**** DATA EXTRACT ****
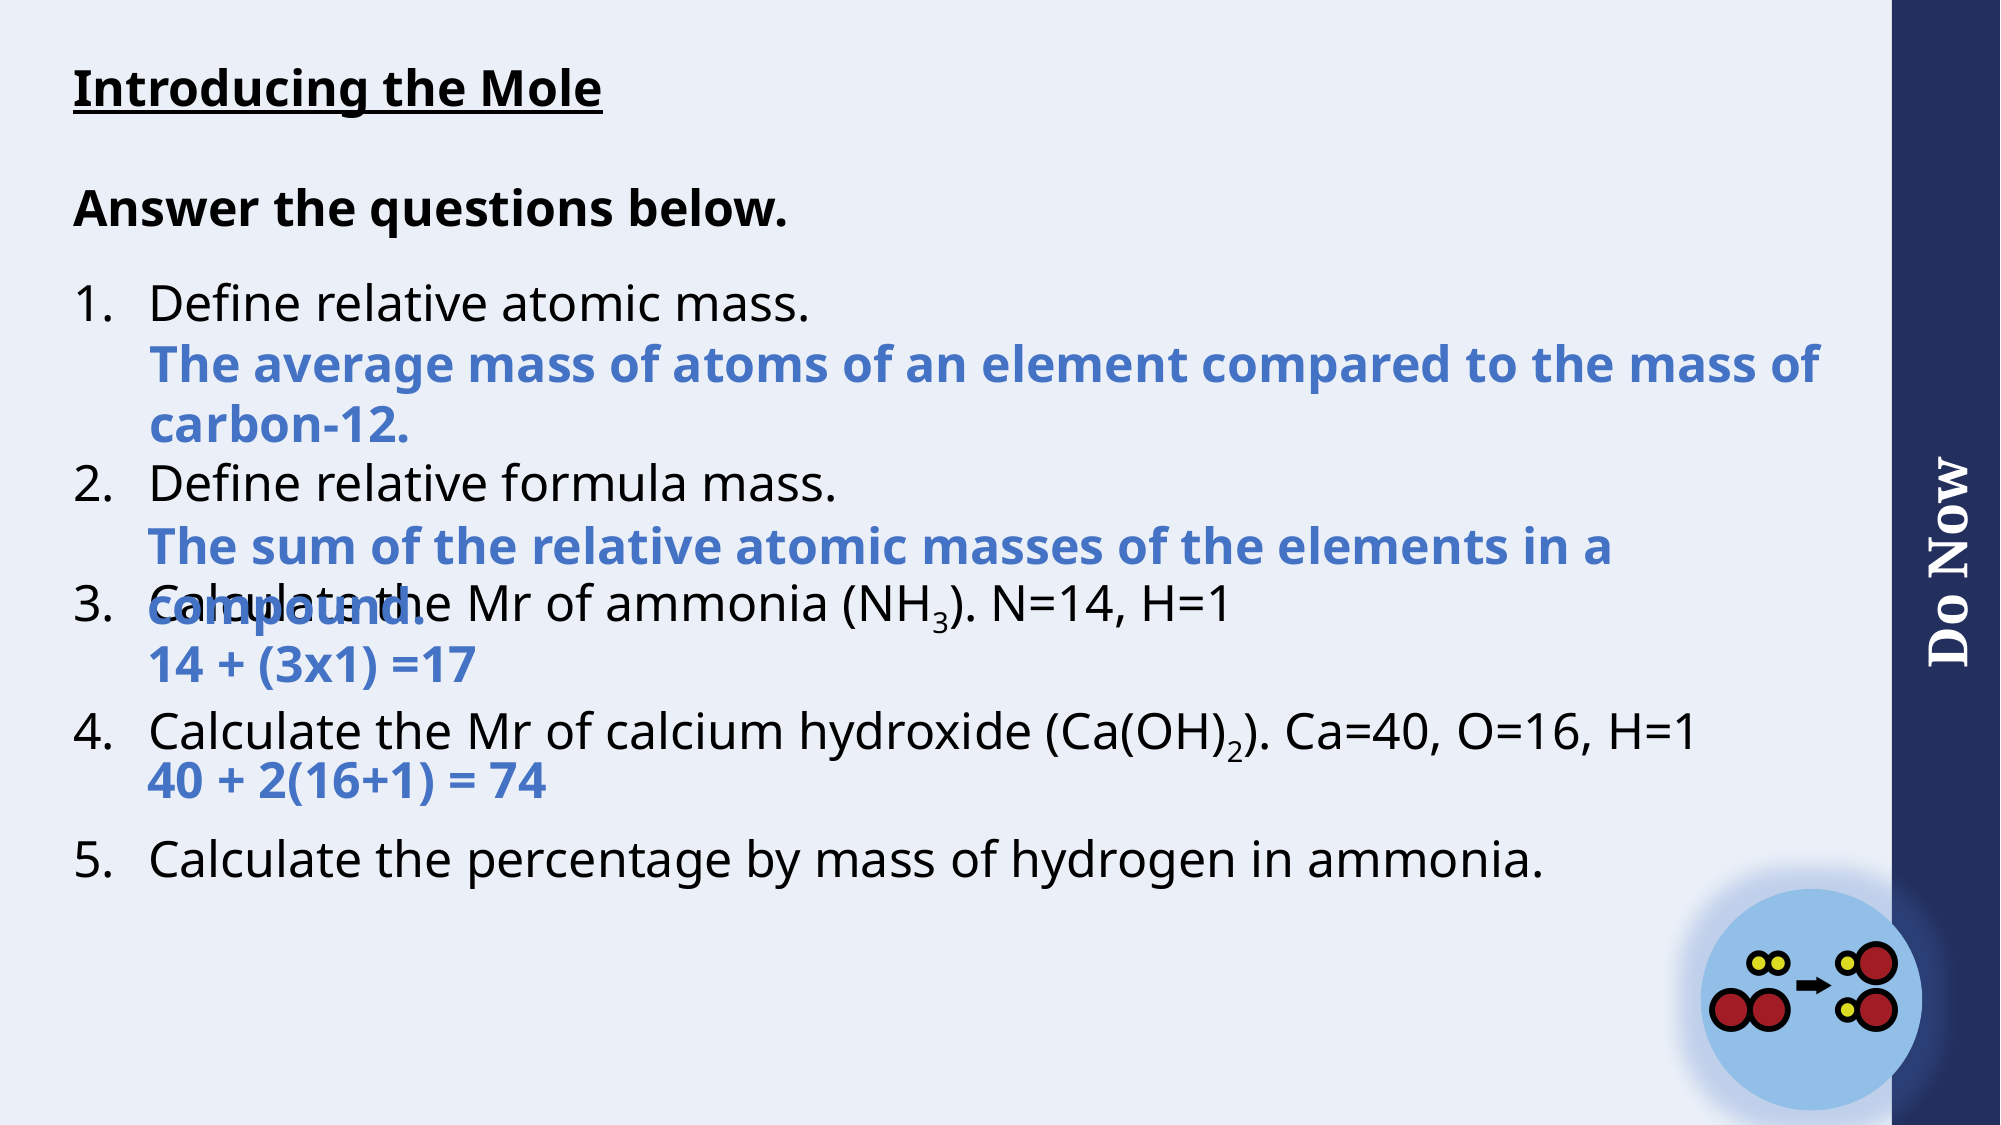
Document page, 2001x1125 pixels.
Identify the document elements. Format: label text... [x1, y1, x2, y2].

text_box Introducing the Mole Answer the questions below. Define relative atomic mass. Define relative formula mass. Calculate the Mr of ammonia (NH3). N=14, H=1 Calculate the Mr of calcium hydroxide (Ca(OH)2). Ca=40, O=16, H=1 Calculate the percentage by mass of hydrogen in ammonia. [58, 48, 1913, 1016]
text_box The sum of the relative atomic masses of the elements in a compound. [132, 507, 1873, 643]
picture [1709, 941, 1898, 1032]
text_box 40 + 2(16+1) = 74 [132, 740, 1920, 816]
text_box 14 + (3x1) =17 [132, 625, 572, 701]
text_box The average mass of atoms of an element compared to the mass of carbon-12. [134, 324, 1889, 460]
****
**** DATA EXTRACT ****
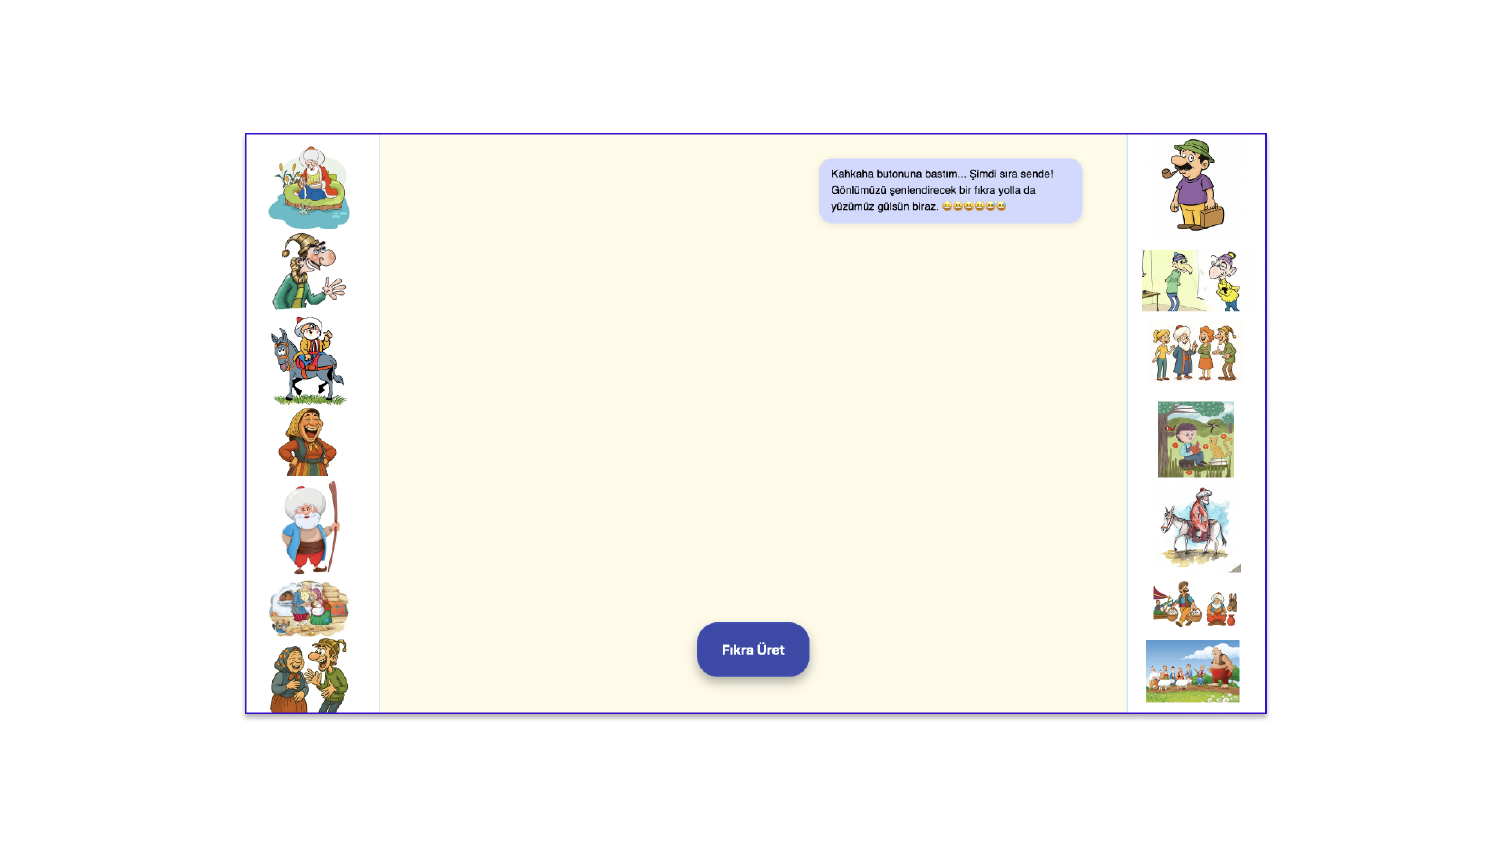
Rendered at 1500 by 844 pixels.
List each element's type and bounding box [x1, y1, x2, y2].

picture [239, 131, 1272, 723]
****
**** DATA EXTRACT ****
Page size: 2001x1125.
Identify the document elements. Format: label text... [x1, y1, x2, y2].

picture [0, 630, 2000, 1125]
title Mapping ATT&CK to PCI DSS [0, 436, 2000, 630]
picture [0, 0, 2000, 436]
****
Among the lines of the material, find those that hold the word "pixels" and copy them.

#### COMPLETED EXERCISE
Document page, 2001x1125 pixels.
Rendered at 1500 by 844 pixels.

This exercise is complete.